Indeed, a well-orchestrated disinformation tactic, pioneered by Soviet intelligence, would involve the following steps:
Phase One: Make grossly unfounded claims of misconduct by former and current US officials (such as a Deep State conspiracy to undercut the Trump 2016 campaign and the Trump presidency), anticipating a reaction among experts and partisans to challenge those claims;
Phase Two: Reveal true official misconduct that has some, even if limited, connection to the original conspiracy theory, with experts and partisans failing to adequately anticipate or recognize the true misconduct, and some even quick to dismiss it.
Phase One of this disinformation campaign is well underway.
How likely is a key step in Phase Two, namely, the genuine revelation of official misconduct? Barr’s handpicked federal prosecutor John Durham reportedly has in the crosshairs of his ongoing criminal investigation the leaks to the media. Attorney General Bill Barr has signaled confidence that Durham will find criminal wrongdoing (in gross defiance of long-standing Justice Department policy to refrain from any acknowledgement, let alone comments on the prospective outcome, of an ongoing investigation). What’s more, several former senior officials told Congress, under penalty of law, that they were not the source of the leak, either in closed testimony that the House Committee on Intelligence released last week or in prior public hearings.

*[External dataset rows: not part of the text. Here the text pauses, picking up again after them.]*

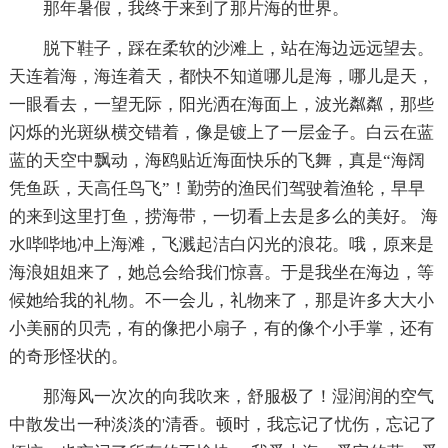
那年暑假，我终于来到了那片海的世界。
脱下鞋子，踩在柔软的沙滩上，站在海边远远望去。
天连着海，海连着天，都快不知道哪儿是海，哪儿是天，
一眼看去，一望无际，阳光洒在海面上，波光粼粼，那些
闪烁的光斑纵横交错着，像是镀上了一层金子。白云在蓝
蓝的天空中飘动，海鸥贴近海面快乐的飞舞，真是“海阔
凭鱼跃，天高任鸟飞”！勤劳的渔民们驾驶着渔轮，早早
的来到这里打鱼，捞海带，一切看上去是多么的美好。 海
水哔哔地冲上海滩，飞溅起洁白闪光的浪花。哦，原来是
海浪姐姐来了，她总会给我们惊喜。于是我坐在海边，等
候她给我的礼物。不一会儿，礼物来了，那是许多大大小
小美丽的贝壳，有的像把小扇子，有的像个小手掌，还有
的奇形怪状的。
那海风一次次的向我吹来，舒服极了！湿润润的空气
中散发出一种淡淡的'清香。顿时，我忘记了忧伤，忘记了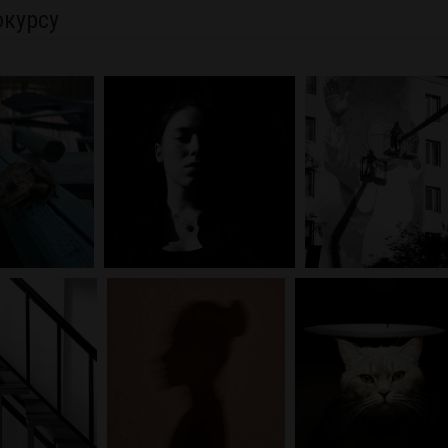
окурсу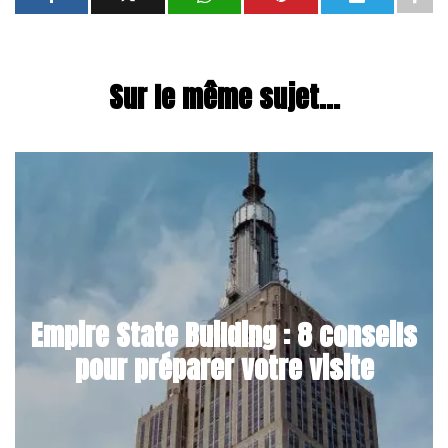
Sur le même sujet...
Empire State Building : 8 conseils
pour préparer votre visite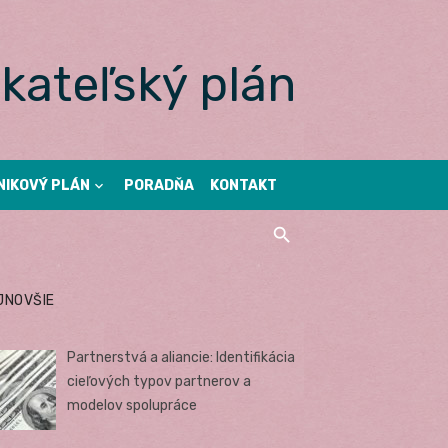
kateľský plán
NIKOVÝ PLÁN
PORADŇA
KONTAKT
JNOVŠIE
Partnerstvá a aliancie: Identifikácia
cieľových typov partnerov a
modelov spolupráce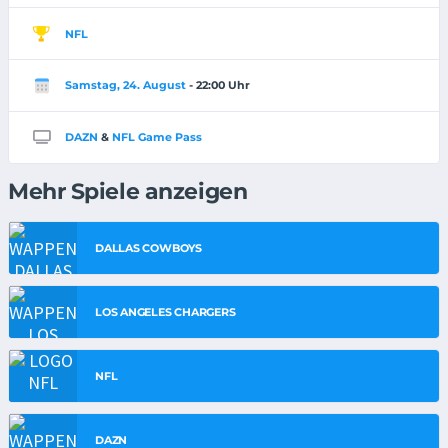
NFL
Samstag, 24. August
- 22:00 Uhr
DAZN
&
NFL Game Pass
Mehr Spiele anzeigen
DALLAS COWBOYS
LOS ANGELES CHARGERS
NFL
DAZN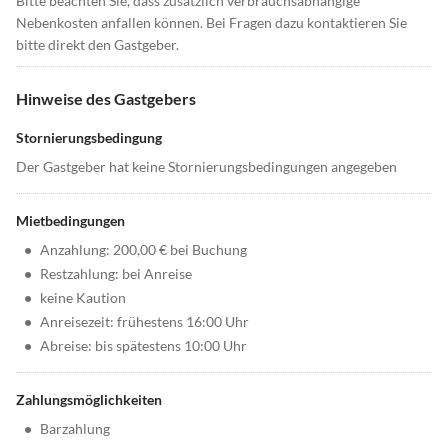
Bitte beachten Sie, dass zusätzlich verbrauchsabhängige
Nebenkosten anfallen können. Bei Fragen dazu kontaktieren Sie
bitte direkt den Gastgeber.
Hinweise des Gastgebers
Stornierungsbedingung
Der Gastgeber hat keine Stornierungsbedingungen angegeben
Mietbedingungen
•
Anzahlung: 200,00 € bei Buchung
•
Restzahlung: bei Anreise
•
keine Kaution
•
Anreisezeit: frühestens 16:00 Uhr
•
Abreise: bis spätestens 10:00 Uhr
Zahlungsmöglichkeiten
•
Barzahlung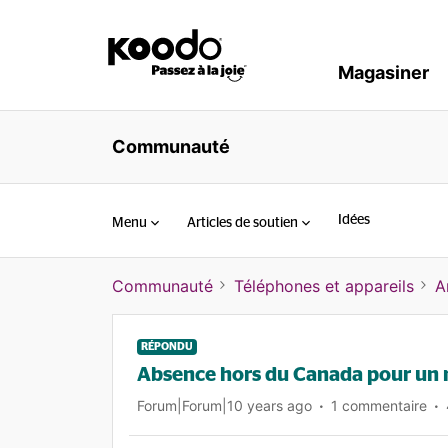
Magasiner
Communauté
Idées
Menu
Articles de soutien
Communauté
Téléphones et appareils
A
RÉPONDU
Absence hors du Canada pour un m
Forum|Forum|10 years ago
1 commentaire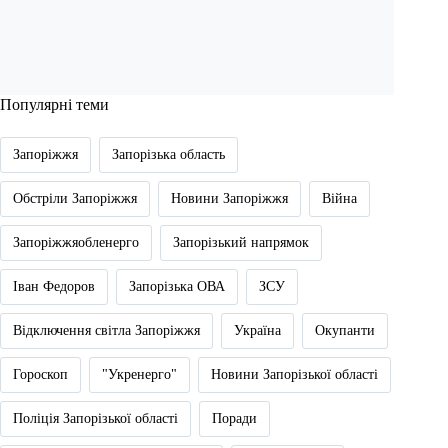
Популярні теми
Запоріжжя
Запорізька область
Обстріли Запоріжжя
Новини Запоріжжя
Війна
Запоріжжяобленерго
Запорізький напрямок
Іван Федоров
Запорізька ОВА
ЗСУ
Відключення світла Запоріжжя
Україна
Окупанти
Гороскоп
"Укренерго"
Новини Запорізької області
Поліція Запорізької області
Поради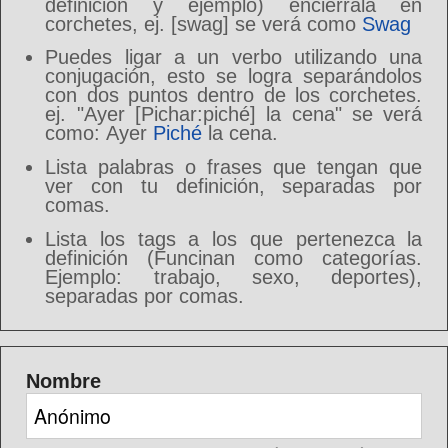
definición y ejemplo) enciérrala en
corchetes, ej. [swag] se verá como
Swag
Puedes ligar a un verbo utilizando una
conjugación, esto se logra separándolos
con dos puntos dentro de los corchetes.
ej. "Ayer [Pichar:piché] la cena" se verá
como: Ayer
Piché
la cena.
Lista palabras o frases que tengan que
ver con tu definición, separadas por
comas.
Lista los tags a los que pertenezca la
definición (Funcinan como categorías.
Ejemplo: trabajo, sexo, deportes),
separadas por comas.
Nombre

That may create another layer of legal vulnerability if a source of the leak denied it to Congress.
In other words:
Bill Barr finds somebody to prosecute for leaking things to the Washington Post, specifically that Michael Flynn's name was leaked to David Ignatius.
This is somehow proof of a massive conspiracy that must be investigated into the election season.
Targeted leaks from Barr and Trump will keep the "story" going, along with a trial almost certainly set for October.
This doesn't change the fact Michael Flynn lied multiple times to FBI investigators, admitted that he did so twice, and was convicted for it.
That's it.
Repeat that to yourself daily for the rest of the year.